• What is expected:
The line with "vfov_deg: 17.6" marks where to begin. Please copy it and each line after it to the end of the records below, exactly.

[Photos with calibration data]
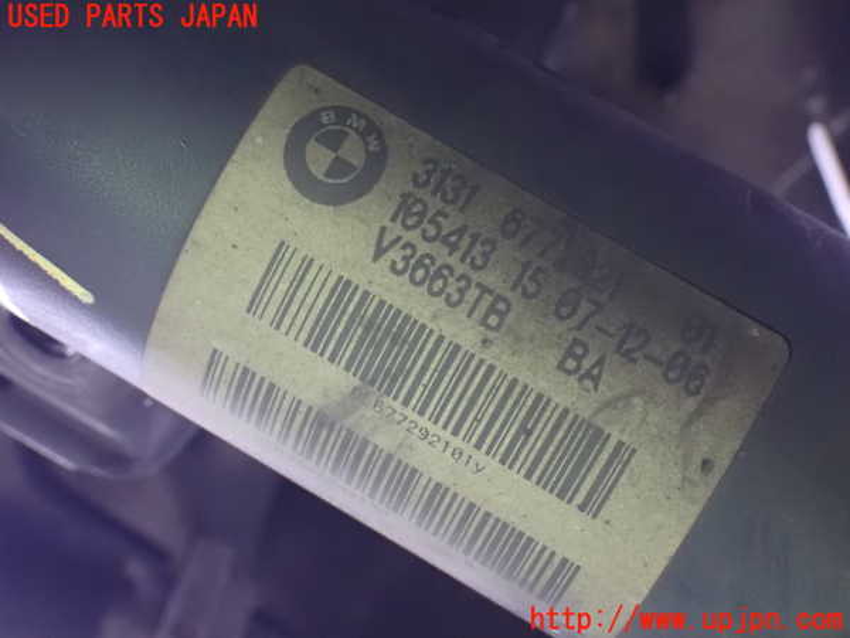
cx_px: 425
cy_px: 319
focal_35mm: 71
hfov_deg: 27.4
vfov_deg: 20.7
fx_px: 1743
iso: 1600
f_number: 3.9
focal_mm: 12.73
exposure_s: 1/30
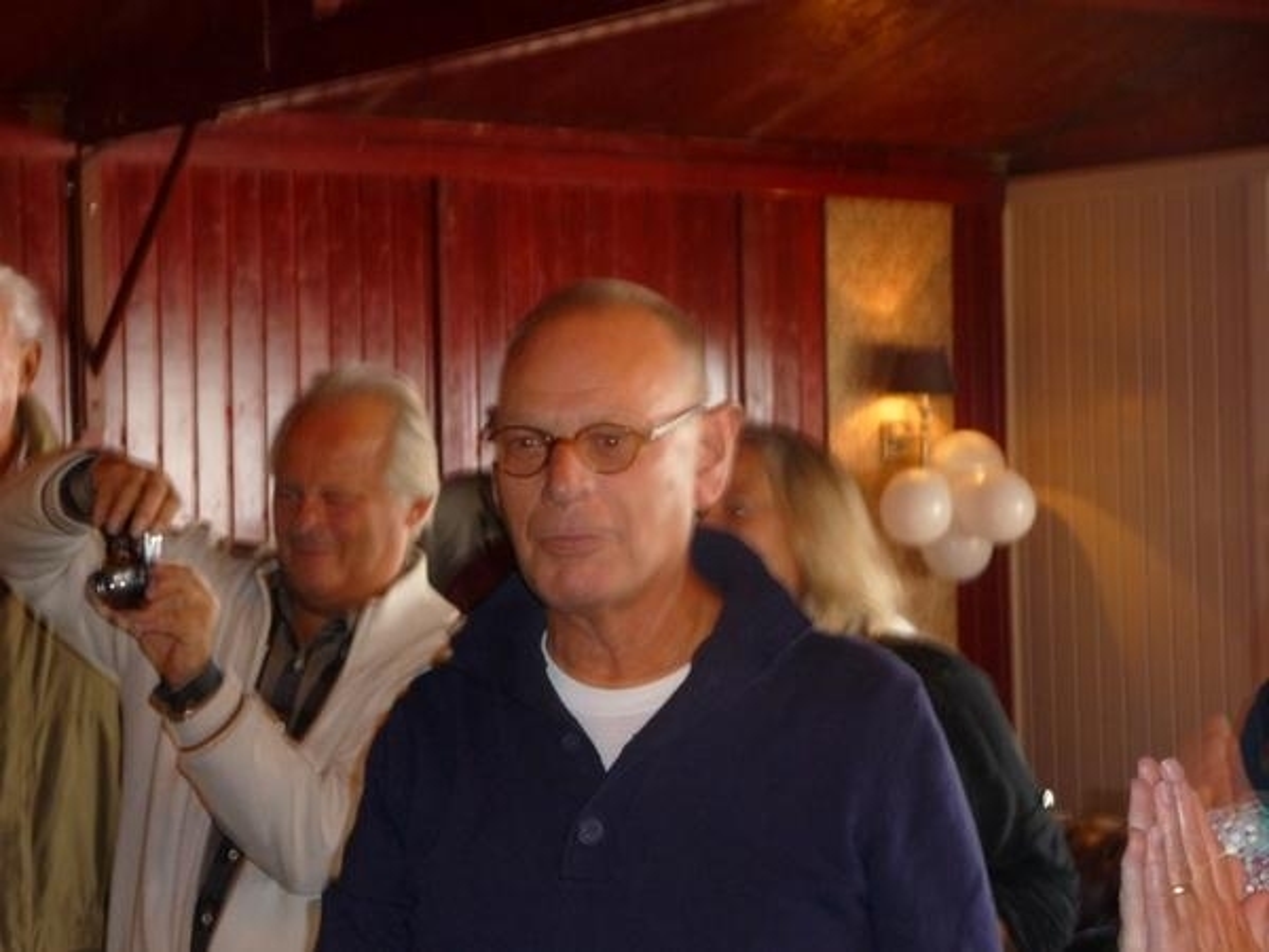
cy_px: 476
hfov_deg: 23.3
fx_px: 3079
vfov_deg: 17.6
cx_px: 634
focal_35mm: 84
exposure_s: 1/8
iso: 250
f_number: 4.7
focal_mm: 14.2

• Output for this exercise:
vfov_deg: 17.6
cx_px: 634
focal_35mm: 84
exposure_s: 1/8
iso: 250
f_number: 4.7
focal_mm: 14.2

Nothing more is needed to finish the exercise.